Problem to work on:
Nothing but an exact repeat of the data, with pictures removed, belongs in the answer.

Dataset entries
━━━━
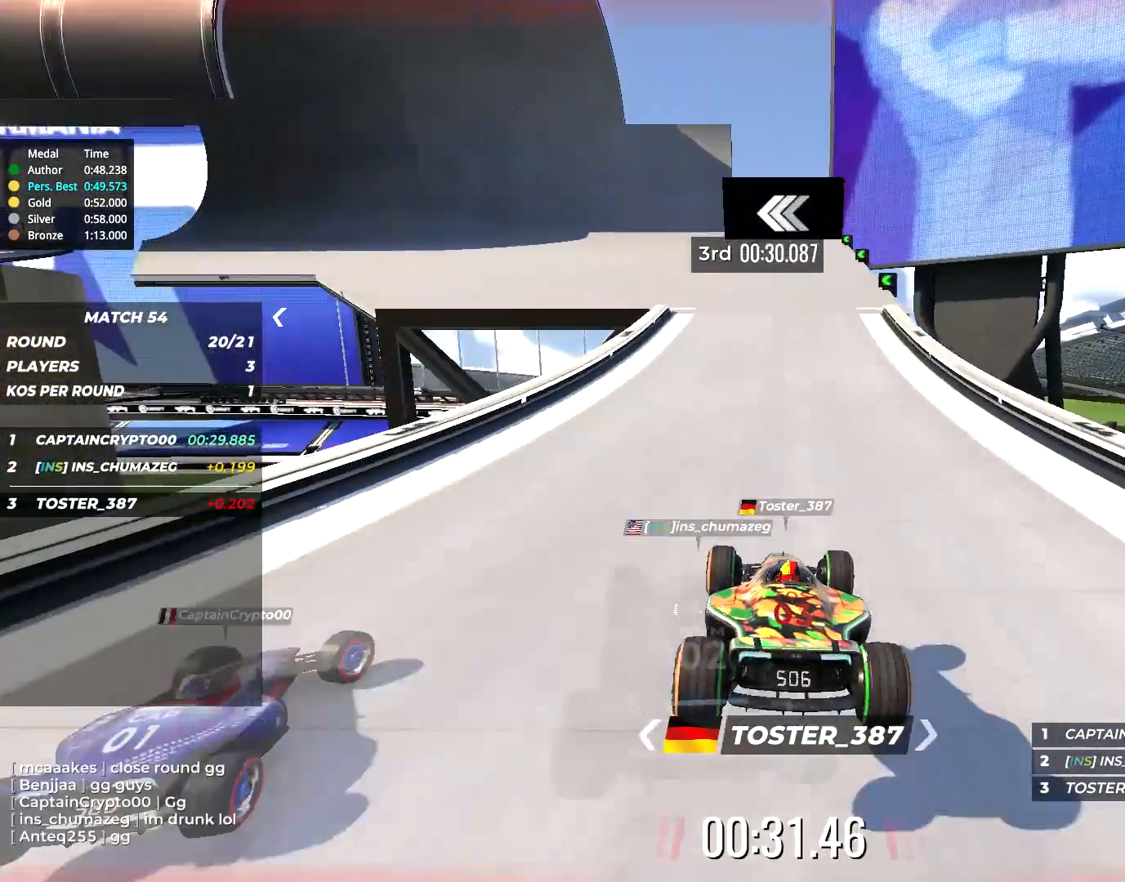
{"keys": ["left", "up"], "events": [[184, "left", "down"]]}
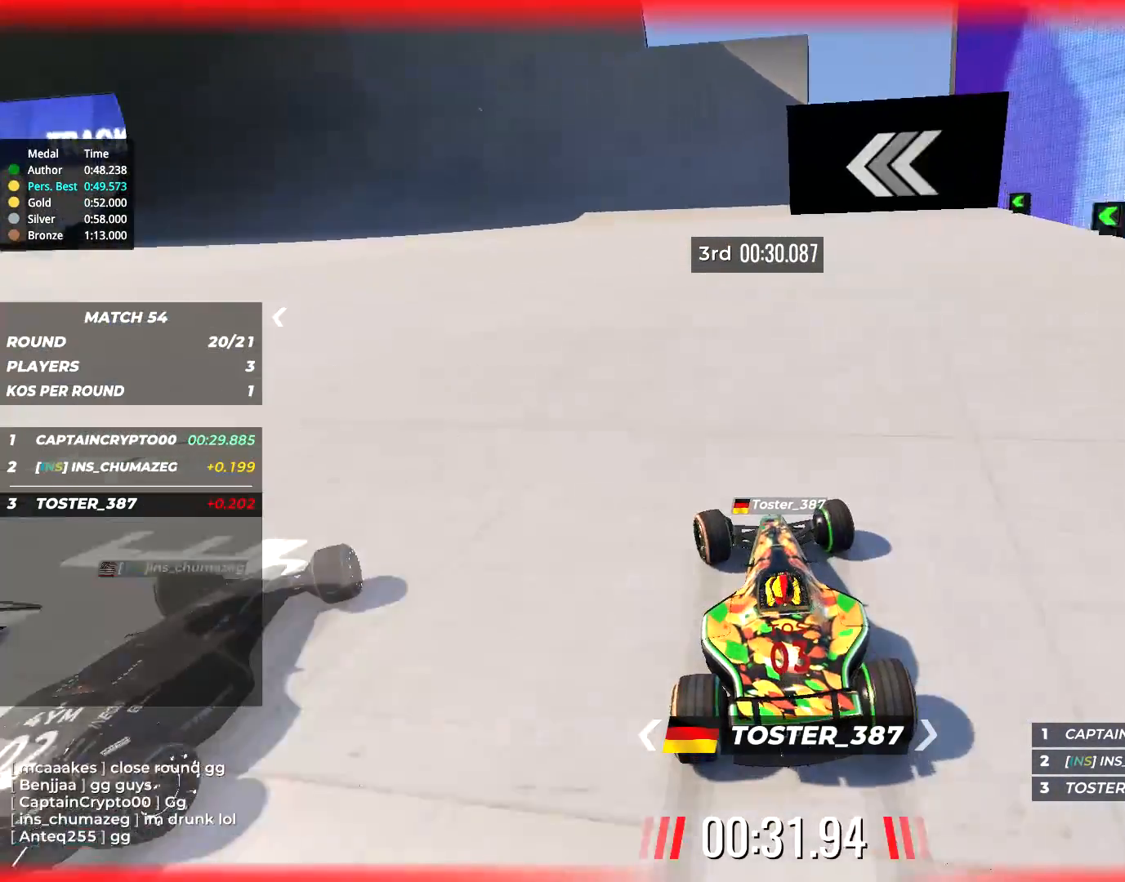
{"keys": ["left", "up"], "events": []}
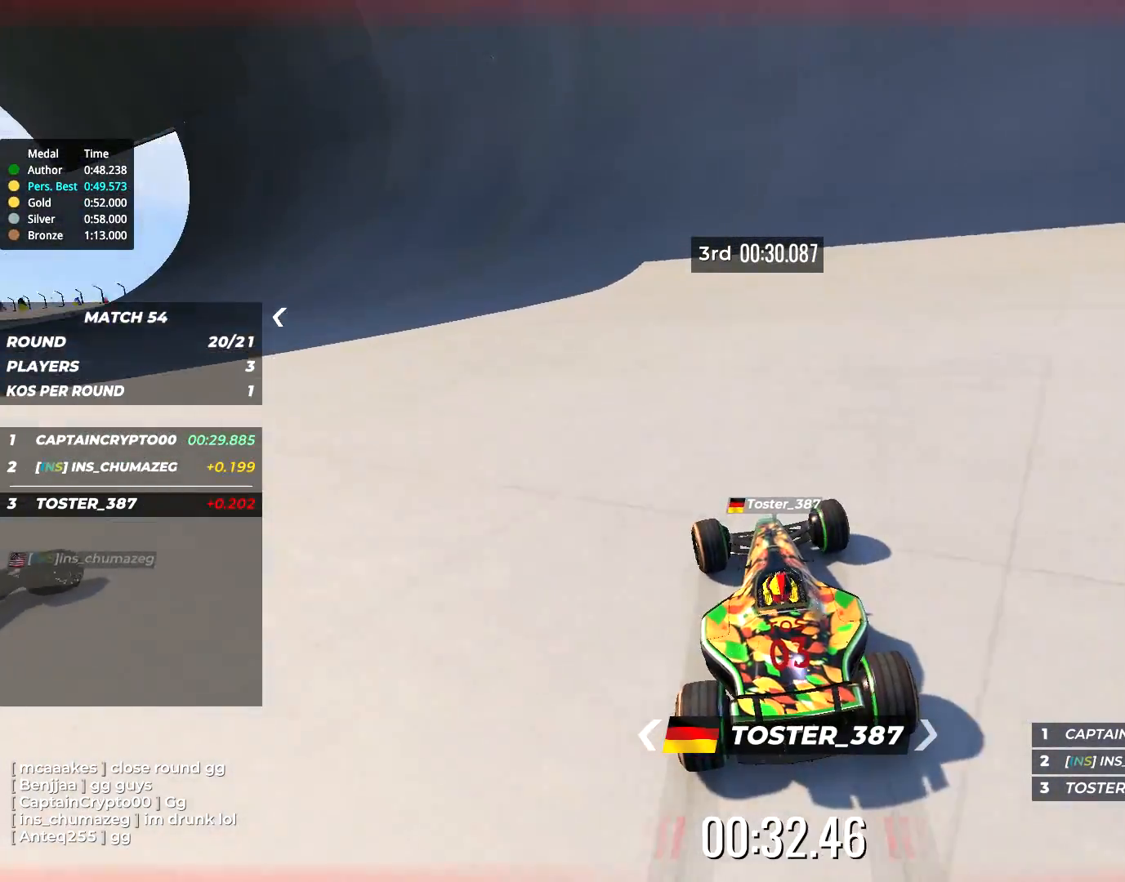
{"keys": ["up"], "events": [[484, "left", "up"]]}
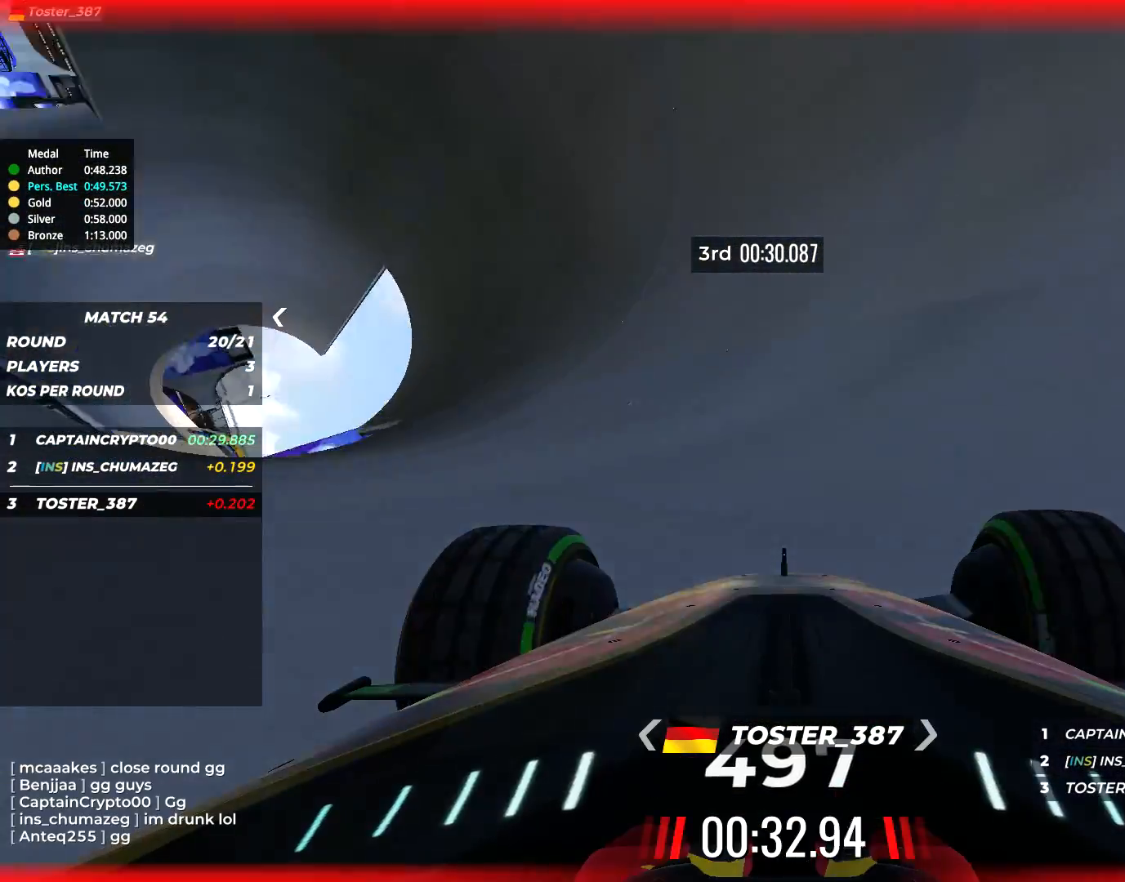
{"keys": ["up"], "events": []}
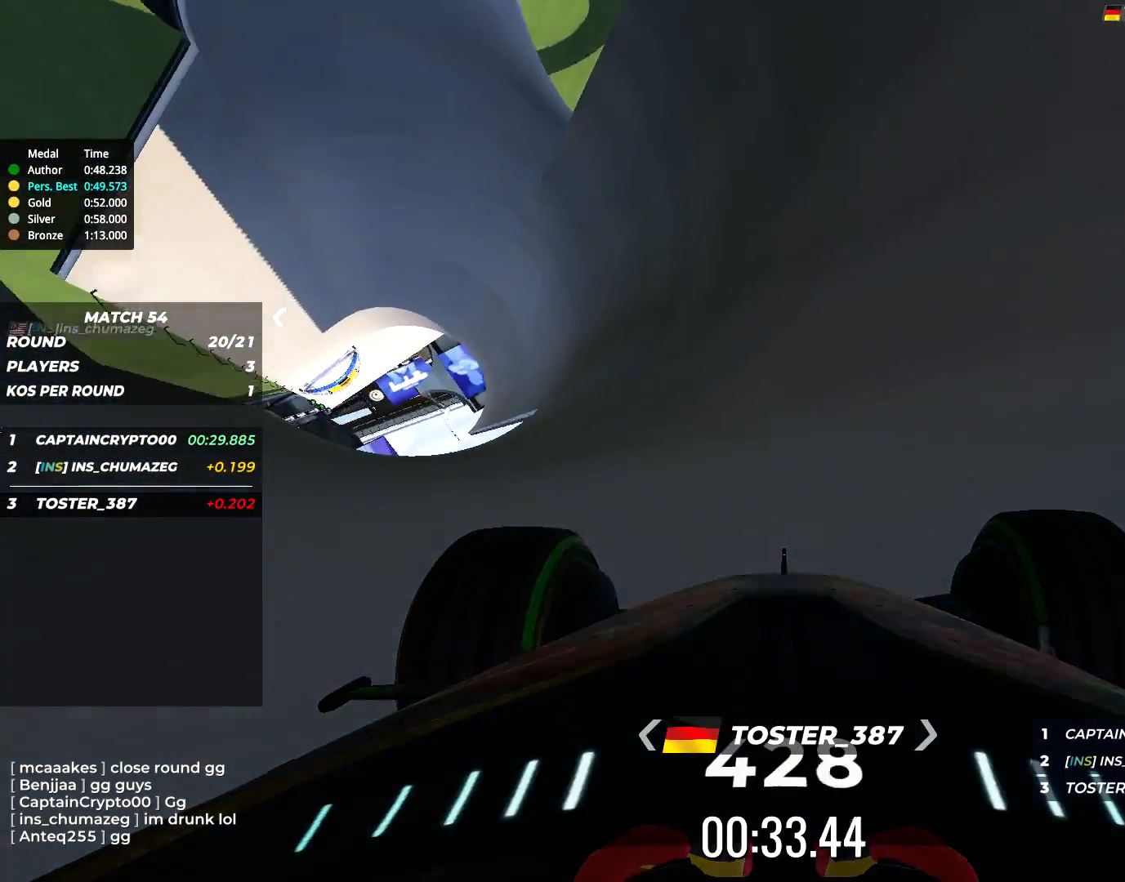
{"keys": ["left", "up"], "events": [[250, "left", "down"], [350, "left", "up"], [500, "left", "down"]]}
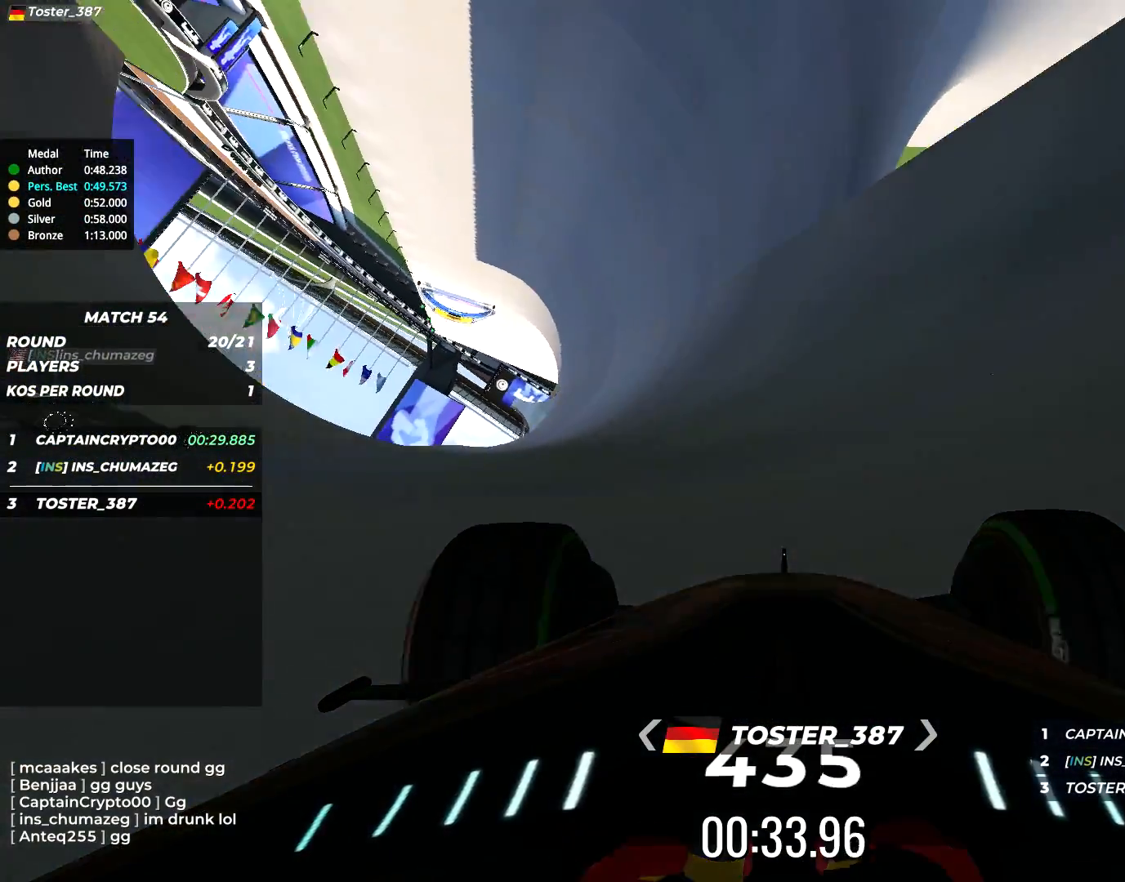
{"keys": ["right", "up"], "events": [[167, "left", "up"], [300, "right", "down"]]}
━━━━
Answer to this exercise:
{"keys": ["left", "up"], "events": [[184, "left", "down"]]}
{"keys": ["left", "up"], "events": []}
{"keys": ["up"], "events": [[484, "left", "up"]]}
{"keys": ["up"], "events": []}
{"keys": ["left", "up"], "events": [[250, "left", "down"], [350, "left", "up"], [500, "left", "down"]]}
{"keys": ["right", "up"], "events": [[167, "left", "up"], [300, "right", "down"]]}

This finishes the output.